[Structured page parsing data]
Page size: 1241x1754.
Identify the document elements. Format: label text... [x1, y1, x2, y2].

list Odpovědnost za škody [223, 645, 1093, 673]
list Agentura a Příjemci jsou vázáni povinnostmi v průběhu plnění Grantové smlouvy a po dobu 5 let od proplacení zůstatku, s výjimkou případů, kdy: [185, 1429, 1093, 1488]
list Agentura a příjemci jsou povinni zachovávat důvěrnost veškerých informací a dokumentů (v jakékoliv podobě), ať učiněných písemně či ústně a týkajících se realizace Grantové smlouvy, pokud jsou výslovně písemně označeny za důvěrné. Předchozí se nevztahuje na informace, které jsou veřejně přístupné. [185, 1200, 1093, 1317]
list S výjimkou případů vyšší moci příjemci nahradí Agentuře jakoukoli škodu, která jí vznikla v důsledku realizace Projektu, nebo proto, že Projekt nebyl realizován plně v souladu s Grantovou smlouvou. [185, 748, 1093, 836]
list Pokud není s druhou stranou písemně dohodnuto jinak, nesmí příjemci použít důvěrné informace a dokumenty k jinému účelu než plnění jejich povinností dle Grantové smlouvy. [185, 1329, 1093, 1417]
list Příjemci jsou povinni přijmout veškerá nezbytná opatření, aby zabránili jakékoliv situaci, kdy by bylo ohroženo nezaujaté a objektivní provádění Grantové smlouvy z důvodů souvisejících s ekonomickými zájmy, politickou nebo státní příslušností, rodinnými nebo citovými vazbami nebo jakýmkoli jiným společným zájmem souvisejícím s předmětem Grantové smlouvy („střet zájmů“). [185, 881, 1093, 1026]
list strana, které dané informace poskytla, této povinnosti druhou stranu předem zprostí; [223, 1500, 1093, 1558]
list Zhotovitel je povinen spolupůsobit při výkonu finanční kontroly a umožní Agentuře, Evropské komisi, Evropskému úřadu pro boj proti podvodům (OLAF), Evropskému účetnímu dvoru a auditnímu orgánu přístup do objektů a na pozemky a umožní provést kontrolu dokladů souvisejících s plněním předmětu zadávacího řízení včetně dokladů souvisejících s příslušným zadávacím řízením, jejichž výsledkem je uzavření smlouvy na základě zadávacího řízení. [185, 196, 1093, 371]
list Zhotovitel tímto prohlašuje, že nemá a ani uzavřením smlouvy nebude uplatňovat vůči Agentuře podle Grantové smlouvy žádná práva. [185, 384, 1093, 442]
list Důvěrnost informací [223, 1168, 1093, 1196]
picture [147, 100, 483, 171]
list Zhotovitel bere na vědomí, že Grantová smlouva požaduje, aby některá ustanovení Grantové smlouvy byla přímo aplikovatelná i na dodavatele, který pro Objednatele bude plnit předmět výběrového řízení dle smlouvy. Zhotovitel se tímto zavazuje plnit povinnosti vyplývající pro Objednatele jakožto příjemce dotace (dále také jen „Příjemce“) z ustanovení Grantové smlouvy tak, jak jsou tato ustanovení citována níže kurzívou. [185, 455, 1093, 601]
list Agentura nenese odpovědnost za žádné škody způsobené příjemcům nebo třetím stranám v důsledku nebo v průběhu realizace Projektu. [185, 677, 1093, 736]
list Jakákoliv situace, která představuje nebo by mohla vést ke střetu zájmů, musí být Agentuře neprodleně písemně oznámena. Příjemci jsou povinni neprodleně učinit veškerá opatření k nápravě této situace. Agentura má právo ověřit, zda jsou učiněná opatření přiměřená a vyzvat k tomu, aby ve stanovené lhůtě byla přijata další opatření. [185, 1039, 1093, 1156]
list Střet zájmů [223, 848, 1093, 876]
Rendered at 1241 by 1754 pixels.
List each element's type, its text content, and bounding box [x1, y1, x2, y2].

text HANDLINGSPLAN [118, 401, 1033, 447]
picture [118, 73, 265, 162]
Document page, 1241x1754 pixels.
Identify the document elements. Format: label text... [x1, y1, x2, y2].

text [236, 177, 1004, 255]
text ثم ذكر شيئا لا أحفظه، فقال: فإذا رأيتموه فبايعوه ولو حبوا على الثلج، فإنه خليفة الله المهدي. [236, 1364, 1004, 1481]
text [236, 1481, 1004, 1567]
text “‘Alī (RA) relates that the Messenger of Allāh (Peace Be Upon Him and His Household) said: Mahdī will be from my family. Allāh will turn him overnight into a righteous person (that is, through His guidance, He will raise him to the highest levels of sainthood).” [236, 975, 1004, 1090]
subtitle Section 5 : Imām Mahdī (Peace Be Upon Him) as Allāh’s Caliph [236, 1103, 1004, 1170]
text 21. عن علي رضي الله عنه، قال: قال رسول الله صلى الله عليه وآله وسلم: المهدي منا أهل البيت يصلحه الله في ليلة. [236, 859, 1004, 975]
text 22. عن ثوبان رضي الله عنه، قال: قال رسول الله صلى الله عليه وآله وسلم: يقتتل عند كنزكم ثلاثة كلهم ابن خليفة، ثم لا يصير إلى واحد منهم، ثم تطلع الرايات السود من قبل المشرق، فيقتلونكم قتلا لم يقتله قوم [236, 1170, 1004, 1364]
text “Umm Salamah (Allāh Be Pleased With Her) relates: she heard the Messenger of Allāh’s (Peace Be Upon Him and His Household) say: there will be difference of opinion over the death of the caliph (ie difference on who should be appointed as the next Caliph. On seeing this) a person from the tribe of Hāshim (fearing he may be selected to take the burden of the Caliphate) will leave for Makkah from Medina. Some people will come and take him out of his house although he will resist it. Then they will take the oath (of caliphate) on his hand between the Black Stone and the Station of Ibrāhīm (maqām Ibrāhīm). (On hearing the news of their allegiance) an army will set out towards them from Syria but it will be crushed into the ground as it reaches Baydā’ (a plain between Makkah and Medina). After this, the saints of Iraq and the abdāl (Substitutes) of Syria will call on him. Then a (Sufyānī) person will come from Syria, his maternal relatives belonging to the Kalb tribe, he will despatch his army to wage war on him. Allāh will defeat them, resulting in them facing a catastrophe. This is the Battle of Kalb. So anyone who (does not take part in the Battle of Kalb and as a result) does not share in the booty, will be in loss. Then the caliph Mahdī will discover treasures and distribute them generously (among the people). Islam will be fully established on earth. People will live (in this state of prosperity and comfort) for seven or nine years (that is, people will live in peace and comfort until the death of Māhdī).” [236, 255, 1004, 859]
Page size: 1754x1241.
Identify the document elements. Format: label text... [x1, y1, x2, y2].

### Activity
Filter the records, keeping only lines that contain "této", and show those lines.

### Task solution
list strana, které dané informace poskytla, této povinnosti druhou stranu předem zprostí; [223, 1500, 1093, 1558]
list Jakákoliv situace, která představuje nebo by mohla vést ke střetu zájmů, musí být Agentuře neprodleně písemně oznámena. Příjemci jsou povinni neprodleně učinit veškerá opatření k nápravě této situace. Agentura má právo ověřit, zda jsou učiněná opatření přiměřená a vyzvat k tomu, aby ve stanovené lhůtě byla přijata další opatření. [185, 1039, 1093, 1156]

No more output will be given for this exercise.